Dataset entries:
%%

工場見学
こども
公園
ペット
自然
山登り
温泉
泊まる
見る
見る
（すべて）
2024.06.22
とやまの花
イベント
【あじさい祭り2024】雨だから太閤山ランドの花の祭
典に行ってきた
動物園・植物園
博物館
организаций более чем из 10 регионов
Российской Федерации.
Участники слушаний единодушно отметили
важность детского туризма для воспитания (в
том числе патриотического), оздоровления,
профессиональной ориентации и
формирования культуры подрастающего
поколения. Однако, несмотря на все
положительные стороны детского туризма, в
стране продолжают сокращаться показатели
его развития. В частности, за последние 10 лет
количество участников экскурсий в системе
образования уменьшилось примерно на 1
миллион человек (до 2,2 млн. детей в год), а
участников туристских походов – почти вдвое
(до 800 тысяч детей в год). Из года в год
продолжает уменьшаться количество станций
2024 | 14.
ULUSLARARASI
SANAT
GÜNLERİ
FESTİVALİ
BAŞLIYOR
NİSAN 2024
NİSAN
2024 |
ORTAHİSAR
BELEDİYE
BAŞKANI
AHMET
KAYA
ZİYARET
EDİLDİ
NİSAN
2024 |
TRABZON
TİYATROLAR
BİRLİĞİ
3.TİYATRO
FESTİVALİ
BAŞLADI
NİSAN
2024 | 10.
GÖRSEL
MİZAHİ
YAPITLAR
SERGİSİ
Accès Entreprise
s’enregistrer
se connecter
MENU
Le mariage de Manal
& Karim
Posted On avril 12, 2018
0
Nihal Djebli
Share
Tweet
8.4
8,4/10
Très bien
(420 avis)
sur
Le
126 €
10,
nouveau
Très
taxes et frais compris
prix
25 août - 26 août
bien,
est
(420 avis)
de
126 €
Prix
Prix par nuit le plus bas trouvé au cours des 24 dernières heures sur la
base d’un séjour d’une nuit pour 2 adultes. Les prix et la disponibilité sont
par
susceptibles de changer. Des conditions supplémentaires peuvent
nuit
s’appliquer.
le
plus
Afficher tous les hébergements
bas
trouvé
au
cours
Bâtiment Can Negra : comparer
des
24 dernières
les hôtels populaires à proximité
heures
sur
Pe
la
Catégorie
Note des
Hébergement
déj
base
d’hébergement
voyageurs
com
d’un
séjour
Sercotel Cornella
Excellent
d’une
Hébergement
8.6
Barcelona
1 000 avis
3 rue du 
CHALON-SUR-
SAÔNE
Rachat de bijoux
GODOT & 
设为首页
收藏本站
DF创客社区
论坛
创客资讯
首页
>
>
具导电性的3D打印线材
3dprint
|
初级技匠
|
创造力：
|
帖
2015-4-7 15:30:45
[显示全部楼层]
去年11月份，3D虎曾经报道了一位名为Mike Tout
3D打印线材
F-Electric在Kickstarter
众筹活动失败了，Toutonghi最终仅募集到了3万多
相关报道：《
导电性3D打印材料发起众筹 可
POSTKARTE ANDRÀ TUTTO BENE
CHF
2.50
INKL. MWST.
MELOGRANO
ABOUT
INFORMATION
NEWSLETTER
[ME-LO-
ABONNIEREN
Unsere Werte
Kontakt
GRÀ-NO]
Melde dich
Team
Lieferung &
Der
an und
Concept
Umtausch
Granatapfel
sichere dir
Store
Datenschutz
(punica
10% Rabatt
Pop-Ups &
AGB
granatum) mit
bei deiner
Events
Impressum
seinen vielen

%%

__Assignment__
All entries should be given again precisely as they appear above.

__Worked solution__
工場見学
こども
公園
ペット
自然
山登り
温泉
泊まる
見る
見る
（すべて）
2024.06.22
とやまの花
イベント
【あじさい祭り2024】雨だから太閤山ランドの花の祭
典に行ってきた
動物園・植物園
博物館
организаций более чем из 10 регионов
Российской Федерации.
Участники слушаний единодушно отметили
важность детского туризма для воспитания (в
том числе патриотического), оздоровления,
профессиональной ориентации и
формирования культуры подрастающего
поколения. Однако, несмотря на все
положительные стороны детского туризма, в
стране продолжают сокращаться показатели
его развития. В частности, за последние 10 лет
количество участников экскурсий в системе
образования уменьшилось примерно на 1
миллион человек (до 2,2 млн. детей в год), а
участников туристских походов – почти вдвое
(до 800 тысяч детей в год). Из года в год
продолжает уменьшаться количество станций
2024 | 14.
ULUSLARARASI
SANAT
GÜNLERİ
FESTİVALİ
BAŞLIYOR
NİSAN 2024
NİSAN
2024 |
ORTAHİSAR
BELEDİYE
BAŞKANI
AHMET
KAYA
ZİYARET
EDİLDİ
NİSAN
2024 |
TRABZON
TİYATROLAR
BİRLİĞİ
3.TİYATRO
FESTİVALİ
BAŞLADI
NİSAN
2024 | 10.
GÖRSEL
MİZAHİ
YAPITLAR
SERGİSİ
Accès Entreprise
s’enregistrer
se connecter
MENU
Le mariage de Manal
& Karim
Posted On avril 12, 2018
0
Nihal Djebli
Share
Tweet
8.4
8,4/10
Très bien
(420 avis)
sur
Le
126 €
10,
nouveau
Très
taxes et frais compris
prix
25 août - 26 août
bien,
est
(420 avis)
de
126 €
Prix
Prix par nuit le plus bas trouvé au cours des 24 dernières heures sur la
base d’un séjour d’une nuit pour 2 adultes. Les prix et la disponibilité sont
par
susceptibles de changer. Des conditions supplémentaires peuvent
nuit
s’appliquer.
le
plus
Afficher tous les hébergements
bas
trouvé
au
cours
Bâtiment Can Negra : comparer
des
24 dernières
les hôtels populaires à proximité
heures
sur
Pe
la
Catégorie
Note des
Hébergement
déj
base
d’hébergement
voyageurs
com
d’un
séjour
Sercotel Cornella
Excellent
d’une
Hébergement
8.6
Barcelona
1 000 avis
3 rue du 
CHALON-SUR-
SAÔNE
Rachat de bijoux
GODOT & 
设为首页
收藏本站
DF创客社区
论坛
创客资讯
首页
>
>
具导电性的3D打印线材
3dprint
|
初级技匠
|
创造力：
|
帖
2015-4-7 15:30:45
[显示全部楼层]
去年11月份，3D虎曾经报道了一位名为Mike Tout
3D打印线材
F-Electric在Kickstarter
众筹活动失败了，Toutonghi最终仅募集到了3万多
相关报道：《
导电性3D打印材料发起众筹 可
POSTKARTE ANDRÀ TUTTO BENE
CHF
2.50
INKL. MWST.
MELOGRANO
ABOUT
INFORMATION
NEWSLETTER
[ME-LO-
ABONNIEREN
Unsere Werte
Kontakt
GRÀ-NO]
Melde dich
Team
Lieferung &
Der
an und
Concept
Umtausch
Granatapfel
sichere dir
Store
Datenschutz
(punica
10% Rabatt
Pop-Ups &
AGB
granatum) mit
bei deiner
Events
Impressum
seinen vielen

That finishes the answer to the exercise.